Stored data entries

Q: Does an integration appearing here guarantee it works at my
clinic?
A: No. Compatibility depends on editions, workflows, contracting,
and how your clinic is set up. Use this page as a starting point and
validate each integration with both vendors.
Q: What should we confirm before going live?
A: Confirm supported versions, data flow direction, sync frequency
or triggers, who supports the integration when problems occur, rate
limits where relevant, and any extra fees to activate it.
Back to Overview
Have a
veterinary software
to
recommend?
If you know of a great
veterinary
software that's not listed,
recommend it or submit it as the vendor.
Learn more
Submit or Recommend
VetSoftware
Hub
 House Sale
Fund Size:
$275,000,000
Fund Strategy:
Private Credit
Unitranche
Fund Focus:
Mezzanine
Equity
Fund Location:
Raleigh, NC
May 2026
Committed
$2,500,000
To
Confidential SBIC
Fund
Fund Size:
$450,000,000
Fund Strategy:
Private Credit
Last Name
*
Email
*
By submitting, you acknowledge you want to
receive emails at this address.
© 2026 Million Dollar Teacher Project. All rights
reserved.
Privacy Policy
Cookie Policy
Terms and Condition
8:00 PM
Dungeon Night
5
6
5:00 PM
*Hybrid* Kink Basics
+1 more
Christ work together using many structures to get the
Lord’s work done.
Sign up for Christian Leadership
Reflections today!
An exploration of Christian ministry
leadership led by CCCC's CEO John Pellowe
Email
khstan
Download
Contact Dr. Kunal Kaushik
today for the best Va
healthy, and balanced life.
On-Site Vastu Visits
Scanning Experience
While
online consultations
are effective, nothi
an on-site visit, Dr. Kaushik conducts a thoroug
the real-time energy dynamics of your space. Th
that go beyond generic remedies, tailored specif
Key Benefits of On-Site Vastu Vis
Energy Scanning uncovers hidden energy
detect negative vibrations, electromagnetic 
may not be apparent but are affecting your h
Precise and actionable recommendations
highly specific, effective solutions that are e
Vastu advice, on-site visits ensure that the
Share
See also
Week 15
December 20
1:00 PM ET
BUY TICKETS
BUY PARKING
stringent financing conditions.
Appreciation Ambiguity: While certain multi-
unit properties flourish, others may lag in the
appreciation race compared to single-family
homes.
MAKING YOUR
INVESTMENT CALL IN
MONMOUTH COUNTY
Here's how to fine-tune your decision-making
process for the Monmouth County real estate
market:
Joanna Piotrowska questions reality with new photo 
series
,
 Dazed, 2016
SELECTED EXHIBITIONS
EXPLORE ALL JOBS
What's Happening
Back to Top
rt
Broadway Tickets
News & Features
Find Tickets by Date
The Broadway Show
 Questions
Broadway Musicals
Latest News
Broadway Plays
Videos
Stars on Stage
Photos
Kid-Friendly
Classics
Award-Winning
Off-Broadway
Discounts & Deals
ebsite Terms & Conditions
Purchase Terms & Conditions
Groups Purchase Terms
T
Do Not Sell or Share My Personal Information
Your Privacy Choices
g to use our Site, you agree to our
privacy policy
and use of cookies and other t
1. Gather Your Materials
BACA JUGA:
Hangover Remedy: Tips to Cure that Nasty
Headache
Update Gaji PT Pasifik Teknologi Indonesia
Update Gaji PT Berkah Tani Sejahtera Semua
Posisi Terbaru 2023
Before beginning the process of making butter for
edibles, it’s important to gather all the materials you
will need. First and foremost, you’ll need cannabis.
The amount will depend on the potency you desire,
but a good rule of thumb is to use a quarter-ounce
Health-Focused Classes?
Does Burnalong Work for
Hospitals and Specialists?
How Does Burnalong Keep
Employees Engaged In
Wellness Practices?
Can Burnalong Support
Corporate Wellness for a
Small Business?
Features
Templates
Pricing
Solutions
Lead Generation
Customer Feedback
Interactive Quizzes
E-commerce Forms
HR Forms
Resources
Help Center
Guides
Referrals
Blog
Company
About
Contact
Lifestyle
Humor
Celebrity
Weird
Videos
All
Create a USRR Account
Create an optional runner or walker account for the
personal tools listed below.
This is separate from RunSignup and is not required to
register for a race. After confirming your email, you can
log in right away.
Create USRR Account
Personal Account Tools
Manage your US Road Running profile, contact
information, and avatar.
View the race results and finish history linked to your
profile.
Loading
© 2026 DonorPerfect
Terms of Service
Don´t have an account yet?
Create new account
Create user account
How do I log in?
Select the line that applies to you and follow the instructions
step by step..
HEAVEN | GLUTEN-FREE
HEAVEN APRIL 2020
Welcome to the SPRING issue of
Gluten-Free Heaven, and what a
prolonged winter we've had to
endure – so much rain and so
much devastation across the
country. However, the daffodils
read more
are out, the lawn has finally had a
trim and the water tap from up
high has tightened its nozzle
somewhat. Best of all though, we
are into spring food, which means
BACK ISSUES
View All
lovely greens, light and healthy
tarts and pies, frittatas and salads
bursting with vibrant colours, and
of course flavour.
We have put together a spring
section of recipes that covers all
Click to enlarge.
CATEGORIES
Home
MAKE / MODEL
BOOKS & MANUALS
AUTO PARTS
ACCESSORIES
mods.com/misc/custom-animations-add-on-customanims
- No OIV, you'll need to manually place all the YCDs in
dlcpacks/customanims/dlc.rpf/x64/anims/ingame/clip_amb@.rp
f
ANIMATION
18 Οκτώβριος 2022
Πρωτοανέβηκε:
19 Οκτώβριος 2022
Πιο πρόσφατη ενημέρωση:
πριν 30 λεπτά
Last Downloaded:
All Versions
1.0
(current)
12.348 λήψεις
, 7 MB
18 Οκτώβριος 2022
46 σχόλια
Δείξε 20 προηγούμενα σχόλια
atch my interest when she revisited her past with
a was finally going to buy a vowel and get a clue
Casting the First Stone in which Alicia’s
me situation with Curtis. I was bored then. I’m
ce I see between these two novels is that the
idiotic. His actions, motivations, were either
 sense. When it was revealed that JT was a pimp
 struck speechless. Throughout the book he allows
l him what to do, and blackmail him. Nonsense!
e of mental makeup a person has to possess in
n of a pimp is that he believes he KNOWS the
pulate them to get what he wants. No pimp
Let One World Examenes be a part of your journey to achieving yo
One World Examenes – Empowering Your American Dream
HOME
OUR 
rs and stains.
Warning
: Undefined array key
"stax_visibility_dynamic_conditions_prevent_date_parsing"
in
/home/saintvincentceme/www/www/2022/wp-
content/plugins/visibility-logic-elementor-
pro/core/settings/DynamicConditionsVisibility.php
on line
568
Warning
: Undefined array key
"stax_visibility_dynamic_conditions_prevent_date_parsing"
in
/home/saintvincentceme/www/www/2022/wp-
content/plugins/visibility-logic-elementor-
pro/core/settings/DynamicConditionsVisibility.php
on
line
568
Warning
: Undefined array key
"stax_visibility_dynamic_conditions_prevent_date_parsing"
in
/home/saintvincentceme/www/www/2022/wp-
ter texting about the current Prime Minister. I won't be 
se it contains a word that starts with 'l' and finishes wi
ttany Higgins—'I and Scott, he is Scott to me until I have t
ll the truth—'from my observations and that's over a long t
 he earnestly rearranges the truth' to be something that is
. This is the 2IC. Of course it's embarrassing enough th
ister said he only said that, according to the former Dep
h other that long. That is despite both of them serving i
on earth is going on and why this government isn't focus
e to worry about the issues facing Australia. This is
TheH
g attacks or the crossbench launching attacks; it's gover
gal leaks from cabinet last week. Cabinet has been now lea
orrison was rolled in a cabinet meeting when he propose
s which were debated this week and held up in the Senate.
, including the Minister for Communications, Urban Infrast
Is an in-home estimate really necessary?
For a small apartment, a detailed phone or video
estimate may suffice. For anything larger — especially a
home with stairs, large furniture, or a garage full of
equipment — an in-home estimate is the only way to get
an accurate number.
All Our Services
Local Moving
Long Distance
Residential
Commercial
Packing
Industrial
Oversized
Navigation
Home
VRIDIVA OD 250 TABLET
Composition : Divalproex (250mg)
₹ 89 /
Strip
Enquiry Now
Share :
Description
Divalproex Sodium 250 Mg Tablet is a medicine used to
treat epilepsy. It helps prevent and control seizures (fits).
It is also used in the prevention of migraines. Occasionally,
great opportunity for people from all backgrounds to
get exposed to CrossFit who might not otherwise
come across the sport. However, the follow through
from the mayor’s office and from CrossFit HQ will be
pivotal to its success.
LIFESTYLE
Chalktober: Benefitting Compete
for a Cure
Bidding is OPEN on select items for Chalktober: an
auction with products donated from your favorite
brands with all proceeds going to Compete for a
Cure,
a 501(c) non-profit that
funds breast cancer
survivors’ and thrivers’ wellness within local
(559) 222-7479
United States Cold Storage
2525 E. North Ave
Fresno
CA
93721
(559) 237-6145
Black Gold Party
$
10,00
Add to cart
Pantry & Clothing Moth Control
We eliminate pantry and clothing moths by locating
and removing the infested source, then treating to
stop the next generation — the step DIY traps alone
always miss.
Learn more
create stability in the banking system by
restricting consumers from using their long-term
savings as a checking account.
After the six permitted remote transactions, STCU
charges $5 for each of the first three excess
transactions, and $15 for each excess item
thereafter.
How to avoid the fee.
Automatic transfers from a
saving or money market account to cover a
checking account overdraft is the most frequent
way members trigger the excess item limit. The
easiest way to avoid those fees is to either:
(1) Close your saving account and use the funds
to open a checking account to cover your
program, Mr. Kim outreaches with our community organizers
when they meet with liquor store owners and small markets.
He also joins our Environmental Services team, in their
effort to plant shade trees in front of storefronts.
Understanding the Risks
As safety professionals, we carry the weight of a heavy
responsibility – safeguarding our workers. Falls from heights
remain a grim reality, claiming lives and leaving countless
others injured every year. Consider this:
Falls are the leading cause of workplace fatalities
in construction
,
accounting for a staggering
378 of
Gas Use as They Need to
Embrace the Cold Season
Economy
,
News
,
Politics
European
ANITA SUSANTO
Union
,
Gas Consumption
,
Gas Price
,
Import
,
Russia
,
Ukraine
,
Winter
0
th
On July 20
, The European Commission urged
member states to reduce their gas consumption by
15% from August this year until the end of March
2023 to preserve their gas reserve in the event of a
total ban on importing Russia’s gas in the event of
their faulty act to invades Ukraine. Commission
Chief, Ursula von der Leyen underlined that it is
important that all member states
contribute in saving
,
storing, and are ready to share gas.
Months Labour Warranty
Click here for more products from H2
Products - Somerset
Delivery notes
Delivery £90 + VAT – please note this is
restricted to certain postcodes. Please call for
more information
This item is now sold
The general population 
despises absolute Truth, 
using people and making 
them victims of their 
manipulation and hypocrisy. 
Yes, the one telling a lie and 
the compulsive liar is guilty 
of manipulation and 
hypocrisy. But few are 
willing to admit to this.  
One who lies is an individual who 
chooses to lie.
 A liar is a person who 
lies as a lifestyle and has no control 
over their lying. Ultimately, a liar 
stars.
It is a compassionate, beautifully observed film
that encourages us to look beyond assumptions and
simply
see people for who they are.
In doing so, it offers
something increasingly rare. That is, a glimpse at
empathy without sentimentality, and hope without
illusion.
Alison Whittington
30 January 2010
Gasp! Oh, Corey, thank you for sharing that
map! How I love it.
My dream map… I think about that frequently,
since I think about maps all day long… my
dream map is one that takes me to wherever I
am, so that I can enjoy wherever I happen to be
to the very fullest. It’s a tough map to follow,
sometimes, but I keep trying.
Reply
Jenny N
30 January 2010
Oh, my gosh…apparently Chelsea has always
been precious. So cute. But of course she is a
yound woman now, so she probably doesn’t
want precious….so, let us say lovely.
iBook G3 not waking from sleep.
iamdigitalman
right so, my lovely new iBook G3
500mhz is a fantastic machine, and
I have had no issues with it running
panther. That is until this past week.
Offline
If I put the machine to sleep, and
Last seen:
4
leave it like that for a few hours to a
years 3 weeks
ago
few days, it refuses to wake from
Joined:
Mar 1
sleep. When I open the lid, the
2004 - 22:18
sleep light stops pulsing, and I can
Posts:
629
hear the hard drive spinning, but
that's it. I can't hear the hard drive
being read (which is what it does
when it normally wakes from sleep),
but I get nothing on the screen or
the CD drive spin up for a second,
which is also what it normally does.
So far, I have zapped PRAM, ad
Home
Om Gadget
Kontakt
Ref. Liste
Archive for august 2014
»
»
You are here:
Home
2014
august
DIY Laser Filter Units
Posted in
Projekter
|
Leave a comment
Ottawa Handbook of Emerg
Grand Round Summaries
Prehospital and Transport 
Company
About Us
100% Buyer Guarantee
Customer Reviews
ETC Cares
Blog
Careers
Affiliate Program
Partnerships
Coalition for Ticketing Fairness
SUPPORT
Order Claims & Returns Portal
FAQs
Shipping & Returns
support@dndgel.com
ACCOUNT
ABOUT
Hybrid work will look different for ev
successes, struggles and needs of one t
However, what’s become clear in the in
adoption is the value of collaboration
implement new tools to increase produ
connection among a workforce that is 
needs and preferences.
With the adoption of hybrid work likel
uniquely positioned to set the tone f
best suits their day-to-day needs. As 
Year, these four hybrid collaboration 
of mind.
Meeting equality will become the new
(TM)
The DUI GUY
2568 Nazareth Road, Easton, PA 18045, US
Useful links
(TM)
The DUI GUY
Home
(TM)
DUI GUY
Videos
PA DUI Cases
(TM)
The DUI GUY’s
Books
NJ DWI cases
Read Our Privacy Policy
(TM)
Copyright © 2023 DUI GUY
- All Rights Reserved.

What you are asked to do:
All that belongs in your answer is the stretch of entries above from the line with "Employees Engaged In" through the line with "This is separate", printed exactly.

Finished exercise:
Employees Engaged In
Wellness Practices?
Can Burnalong Support
Corporate Wellness for a
Small Business?
Features
Templates
Pricing
Solutions
Lead Generation
Customer Feedback
Interactive Quizzes
E-commerce Forms
HR Forms
Resources
Help Center
Guides
Referrals
Blog
Company
About
Contact
Lifestyle
Humor
Celebrity
Weird
Videos
All
Create a USRR Account
Create an optional runner or walker account for the
personal tools listed below.
This is separate from RunSignup and is not required to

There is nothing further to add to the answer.